Se podría pensar que quienes están a favor de reducir la edad de la imputabilidad lo hacen con el objeto, precisamente, de que un interlocutor esté presente, de anticipar la respuesta del Estado, de que alguien escuche el “aviso” y responda antes de que sea demasiado tarde. Ahora bien, todo depende del contenido de esa respuesta: sin políticas de rehabilitación, la reducción de la edad no hace otra cosa que anticipar la aplicación de una categoría identitaria que, tal como los sistemas penal y carcelario funcionan en la mayoría de los regímenes republicanos, consiste en que el individuo recibe de la sociedad la identidad de “delincuente” y con ella emprende un viaje del que raramente regresa.

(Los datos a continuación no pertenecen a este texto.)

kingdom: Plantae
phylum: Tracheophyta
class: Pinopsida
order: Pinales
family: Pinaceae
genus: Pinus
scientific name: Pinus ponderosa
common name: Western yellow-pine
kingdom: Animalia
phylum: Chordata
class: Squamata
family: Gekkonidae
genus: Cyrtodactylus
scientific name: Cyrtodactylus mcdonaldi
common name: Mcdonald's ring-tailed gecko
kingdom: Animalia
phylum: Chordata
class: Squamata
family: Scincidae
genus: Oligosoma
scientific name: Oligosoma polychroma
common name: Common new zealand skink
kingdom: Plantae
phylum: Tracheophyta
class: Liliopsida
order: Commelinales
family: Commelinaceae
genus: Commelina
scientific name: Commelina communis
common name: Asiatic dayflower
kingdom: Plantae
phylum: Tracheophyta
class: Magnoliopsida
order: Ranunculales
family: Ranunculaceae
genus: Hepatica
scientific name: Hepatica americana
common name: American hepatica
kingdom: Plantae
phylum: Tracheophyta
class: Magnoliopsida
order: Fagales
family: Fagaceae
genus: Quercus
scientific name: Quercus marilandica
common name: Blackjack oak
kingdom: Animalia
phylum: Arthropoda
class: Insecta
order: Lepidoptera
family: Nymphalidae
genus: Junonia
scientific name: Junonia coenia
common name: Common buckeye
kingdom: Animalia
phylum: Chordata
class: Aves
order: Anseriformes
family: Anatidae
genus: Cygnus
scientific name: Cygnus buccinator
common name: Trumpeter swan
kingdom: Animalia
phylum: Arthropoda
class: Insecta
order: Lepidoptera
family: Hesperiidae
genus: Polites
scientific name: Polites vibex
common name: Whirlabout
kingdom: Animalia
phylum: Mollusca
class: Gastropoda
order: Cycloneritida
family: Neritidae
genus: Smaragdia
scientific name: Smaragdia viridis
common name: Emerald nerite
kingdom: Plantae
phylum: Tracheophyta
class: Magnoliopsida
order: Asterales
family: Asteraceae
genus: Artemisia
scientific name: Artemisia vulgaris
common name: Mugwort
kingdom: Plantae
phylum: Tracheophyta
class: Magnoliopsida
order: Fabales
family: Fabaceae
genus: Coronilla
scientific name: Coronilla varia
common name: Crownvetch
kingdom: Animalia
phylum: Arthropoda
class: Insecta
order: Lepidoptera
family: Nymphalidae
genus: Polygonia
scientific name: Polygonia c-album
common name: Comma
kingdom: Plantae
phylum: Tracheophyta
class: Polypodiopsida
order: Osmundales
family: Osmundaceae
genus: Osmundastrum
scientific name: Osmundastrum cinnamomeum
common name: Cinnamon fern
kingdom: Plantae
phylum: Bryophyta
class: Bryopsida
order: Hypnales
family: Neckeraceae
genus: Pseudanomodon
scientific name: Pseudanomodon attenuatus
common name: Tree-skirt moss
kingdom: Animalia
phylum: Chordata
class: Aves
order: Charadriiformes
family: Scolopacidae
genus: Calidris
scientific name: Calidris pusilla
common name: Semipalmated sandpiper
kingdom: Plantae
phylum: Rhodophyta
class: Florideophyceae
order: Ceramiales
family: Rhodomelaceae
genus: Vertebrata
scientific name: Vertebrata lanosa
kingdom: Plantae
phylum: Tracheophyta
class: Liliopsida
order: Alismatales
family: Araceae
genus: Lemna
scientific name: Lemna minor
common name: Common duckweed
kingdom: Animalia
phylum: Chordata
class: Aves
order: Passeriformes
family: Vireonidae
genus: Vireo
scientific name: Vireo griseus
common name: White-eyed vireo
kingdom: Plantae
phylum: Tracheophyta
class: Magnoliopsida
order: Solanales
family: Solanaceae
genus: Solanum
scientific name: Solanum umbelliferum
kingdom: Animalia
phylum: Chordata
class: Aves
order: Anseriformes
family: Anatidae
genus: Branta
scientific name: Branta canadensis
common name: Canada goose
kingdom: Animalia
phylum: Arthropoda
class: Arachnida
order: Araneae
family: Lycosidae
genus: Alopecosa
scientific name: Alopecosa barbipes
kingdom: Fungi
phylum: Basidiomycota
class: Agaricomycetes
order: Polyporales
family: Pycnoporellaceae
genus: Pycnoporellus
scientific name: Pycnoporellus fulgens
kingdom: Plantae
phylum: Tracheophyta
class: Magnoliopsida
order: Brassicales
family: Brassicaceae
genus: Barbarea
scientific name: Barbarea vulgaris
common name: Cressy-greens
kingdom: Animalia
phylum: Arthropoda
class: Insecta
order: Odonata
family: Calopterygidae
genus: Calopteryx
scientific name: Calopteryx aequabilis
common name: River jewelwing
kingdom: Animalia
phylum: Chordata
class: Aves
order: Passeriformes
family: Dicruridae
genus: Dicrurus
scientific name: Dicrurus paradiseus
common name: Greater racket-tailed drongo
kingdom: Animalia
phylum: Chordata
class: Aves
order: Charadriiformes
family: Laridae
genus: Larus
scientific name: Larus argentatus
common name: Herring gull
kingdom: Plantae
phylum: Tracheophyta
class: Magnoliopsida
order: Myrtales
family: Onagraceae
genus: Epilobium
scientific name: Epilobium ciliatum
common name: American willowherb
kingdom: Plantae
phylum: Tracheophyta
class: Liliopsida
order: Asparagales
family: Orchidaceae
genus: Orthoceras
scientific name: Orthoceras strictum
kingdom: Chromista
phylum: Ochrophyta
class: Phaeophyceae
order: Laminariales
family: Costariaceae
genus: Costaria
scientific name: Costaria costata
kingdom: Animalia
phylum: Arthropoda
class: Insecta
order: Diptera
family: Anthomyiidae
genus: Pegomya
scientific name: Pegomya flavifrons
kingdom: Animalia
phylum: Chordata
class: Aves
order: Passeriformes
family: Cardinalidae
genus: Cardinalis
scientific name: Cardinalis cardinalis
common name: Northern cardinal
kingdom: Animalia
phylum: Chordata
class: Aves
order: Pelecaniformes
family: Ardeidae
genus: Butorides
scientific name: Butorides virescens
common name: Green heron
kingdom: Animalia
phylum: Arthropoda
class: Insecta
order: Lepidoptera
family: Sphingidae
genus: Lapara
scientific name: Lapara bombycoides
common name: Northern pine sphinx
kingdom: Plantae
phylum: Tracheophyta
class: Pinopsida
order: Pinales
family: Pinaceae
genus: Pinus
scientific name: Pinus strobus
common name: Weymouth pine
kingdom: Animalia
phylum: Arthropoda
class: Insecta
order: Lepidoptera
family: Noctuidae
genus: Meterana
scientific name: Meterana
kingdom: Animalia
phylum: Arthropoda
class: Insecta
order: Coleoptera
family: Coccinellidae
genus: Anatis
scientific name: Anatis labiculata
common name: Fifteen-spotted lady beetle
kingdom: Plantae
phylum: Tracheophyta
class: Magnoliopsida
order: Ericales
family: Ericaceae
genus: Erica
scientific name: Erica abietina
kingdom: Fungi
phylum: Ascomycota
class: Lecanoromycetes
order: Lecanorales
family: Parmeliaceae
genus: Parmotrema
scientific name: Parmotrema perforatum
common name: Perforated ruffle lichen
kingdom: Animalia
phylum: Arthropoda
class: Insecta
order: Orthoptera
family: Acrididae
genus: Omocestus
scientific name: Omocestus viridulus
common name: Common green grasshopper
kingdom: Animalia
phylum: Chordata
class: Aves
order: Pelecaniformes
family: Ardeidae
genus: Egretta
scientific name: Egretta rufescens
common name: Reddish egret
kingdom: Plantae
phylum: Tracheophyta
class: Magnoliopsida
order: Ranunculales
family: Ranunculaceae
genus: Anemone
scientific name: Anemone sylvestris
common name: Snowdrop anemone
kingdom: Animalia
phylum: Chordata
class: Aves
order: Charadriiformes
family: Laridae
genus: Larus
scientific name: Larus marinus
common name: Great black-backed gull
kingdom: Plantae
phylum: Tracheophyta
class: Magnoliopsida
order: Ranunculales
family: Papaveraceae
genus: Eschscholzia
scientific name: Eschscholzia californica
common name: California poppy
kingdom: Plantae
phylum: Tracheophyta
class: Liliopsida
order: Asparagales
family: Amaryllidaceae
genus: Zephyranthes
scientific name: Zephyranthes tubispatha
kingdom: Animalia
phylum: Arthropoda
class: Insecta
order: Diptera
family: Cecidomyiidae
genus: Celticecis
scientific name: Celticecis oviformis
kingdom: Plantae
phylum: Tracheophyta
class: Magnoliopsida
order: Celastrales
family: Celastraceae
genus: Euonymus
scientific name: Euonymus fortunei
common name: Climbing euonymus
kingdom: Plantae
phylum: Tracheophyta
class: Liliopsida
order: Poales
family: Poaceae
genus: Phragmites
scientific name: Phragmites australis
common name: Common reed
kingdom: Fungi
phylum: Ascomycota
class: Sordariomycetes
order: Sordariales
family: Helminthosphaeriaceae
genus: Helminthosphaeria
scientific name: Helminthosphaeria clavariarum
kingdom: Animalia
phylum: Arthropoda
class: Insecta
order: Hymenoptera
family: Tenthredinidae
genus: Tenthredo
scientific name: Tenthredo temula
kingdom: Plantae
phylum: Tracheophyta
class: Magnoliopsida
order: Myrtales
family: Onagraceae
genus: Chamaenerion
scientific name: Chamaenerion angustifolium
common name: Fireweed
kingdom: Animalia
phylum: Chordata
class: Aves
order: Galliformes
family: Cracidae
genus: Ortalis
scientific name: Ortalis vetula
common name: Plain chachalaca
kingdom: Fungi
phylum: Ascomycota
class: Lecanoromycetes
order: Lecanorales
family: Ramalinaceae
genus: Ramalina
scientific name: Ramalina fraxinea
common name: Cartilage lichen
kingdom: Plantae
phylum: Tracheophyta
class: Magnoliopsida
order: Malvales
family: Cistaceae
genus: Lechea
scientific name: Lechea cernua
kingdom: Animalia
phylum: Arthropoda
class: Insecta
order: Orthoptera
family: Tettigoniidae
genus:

En una perspectiva que a primera vista puede parecer más optimista, se podría considerar que las razones que justifican la definición de un grupo etario no imputable tienen que ver con la esperanza: al caracterizar a los “menores” (sean cuales fueren el límite inferior y el superior de dicho grupo) como no imputables criminalmente, la sociedad estaría expresando la convicción de que se trata de individuos recuperables, que pueden ser salvados, a los que se puede reintegrar. Para que esta esperanza se justifique jurídicamente es necesario que, más allá del criterio de la edad, la ley de no imputabilidad defina al individuo al que se aplica esa categoría como un ser humano normal, evitando toda caracterización anómala (como por ejemplo falta de raciocinio, incapacidad de discriminación entre el bien y el mal, etc.). Este principio no siempre se respeta. Sea como fuere, volvemos entonces a la cuestión de las políticas de rehabilitación: qué se hace con estos menores a partir del momento en que se los identifica como habiendo cometido un delito, aunque no sean criminalmente imputables.
Esta última perspectiva es entonces, en verdad, la más sombría de todas: consiste en reconocer que cuando se discute sobre la imputabilidad, se está discutiendo cuál es la edad a partir de la cual la sociedad admite haber perdido toda esperanza.
*Profesor plenario Universidad de San Andrés.